What's particularly troubling about oil's rise is that everyone knows it will affect the economy, but no one is sure exactly how. Experts are split over whether it will cause broad-based inflation, further economic weakness, or both at the same time.

None of these scenarios are good ones. And the fact that the Federal Reserve says its monetary policy will likely remain on hold until it's clear which situation plays out was a big reason the stock market did so poorly last week. The Dow Jones industrial average dropped 3.91 percent, while the Standard & Poor's 500 index fell 3.47 percent and the Nasdaq composite index declined 3.33 percent.

To be sure, expensive oil isn't necessarily destructive in the long term. If the economy holds up, U.S. consumers may be able to gradually adapt their behavior and spending -- a trend that could end up actually controlling inflation.

"There are definitely signs that the high price of crude is destroying demand bit by bit," said Craig Peckham, market strategist at Jefferies & Co. "At this point, we're seeing an economy that is experiencing a headwind from the high price of crude, which at the end of the day could act as a natural regulator of the economy."
But among stock investors right now, "inflation fears have been trumping relatively benign growth numbers," he said.

This four-day week will bring a variety of economic readings on the housing market, consumer spending, business spending, and manufacturing.

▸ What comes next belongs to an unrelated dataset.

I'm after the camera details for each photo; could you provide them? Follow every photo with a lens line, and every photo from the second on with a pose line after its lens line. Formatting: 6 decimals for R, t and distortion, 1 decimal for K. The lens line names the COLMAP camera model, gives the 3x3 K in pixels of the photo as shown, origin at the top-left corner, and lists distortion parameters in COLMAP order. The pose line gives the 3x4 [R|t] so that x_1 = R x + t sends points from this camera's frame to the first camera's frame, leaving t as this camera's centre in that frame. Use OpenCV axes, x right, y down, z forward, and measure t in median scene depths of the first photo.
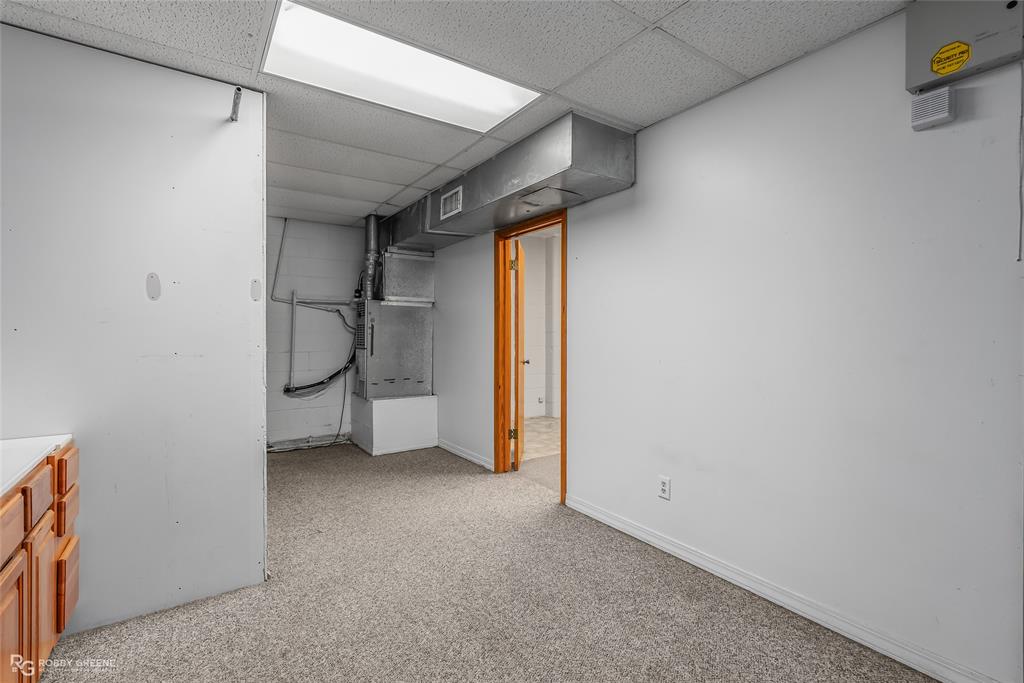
lens RADIAL K [[465.5, 0, 510.9], [0, 465.5, 333.7], [0, 0, 1]] dist [-0.007191, 0.000362]
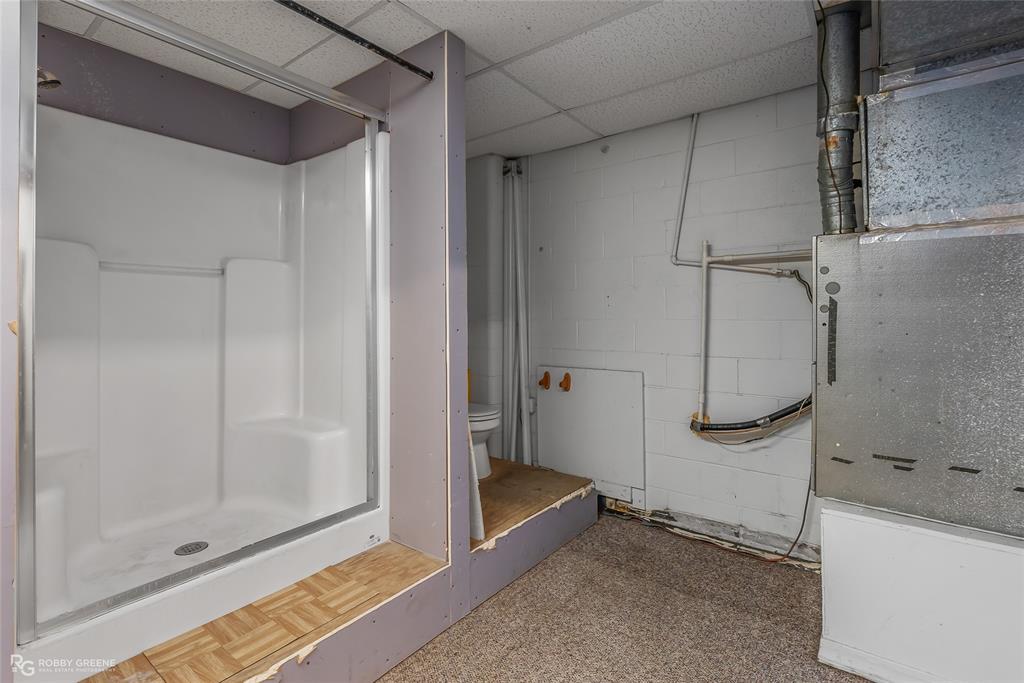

On Tuesday, the Commerce Department releases its April data on new home sales, expected to show a decline from March sales, according to economists surveyed Friday by Thomson Financial/IFR. Also Tuesday, the Conference Board's consumer confidence index for May is anticipated to edge lower, too.

Wednesday, the Commerce Department reports on orders for durable goods, which are essentially big-ticket items ranging from cars to refrigerators to computers. April's durable goods orders are expected to have dipped by 1.1 percent after rising by 0.1 percent in March.

Then Friday, on top of data from Chicago purchasing managers on manufacturing and from the University of Michigan on consumer sentiment, the Commerce Department will report on personal spending. Economists predict spending rose 0.2 percent in April, compared with a 0.4 percent increase the previous month. That report will include the closely watched personal consumption expenditures deflator, which is a measure of inflation at the personal level. Economists, on average, expect that it was steady in April at an annual rate of 2.2 percent.

Investors should get an additional sense of how consumers are spending their money in earnings reports this week from Borders Group Inc., Costco Wholesale Corp., Dell Inc., Sears Holdings Corp. and Tiffany & Co.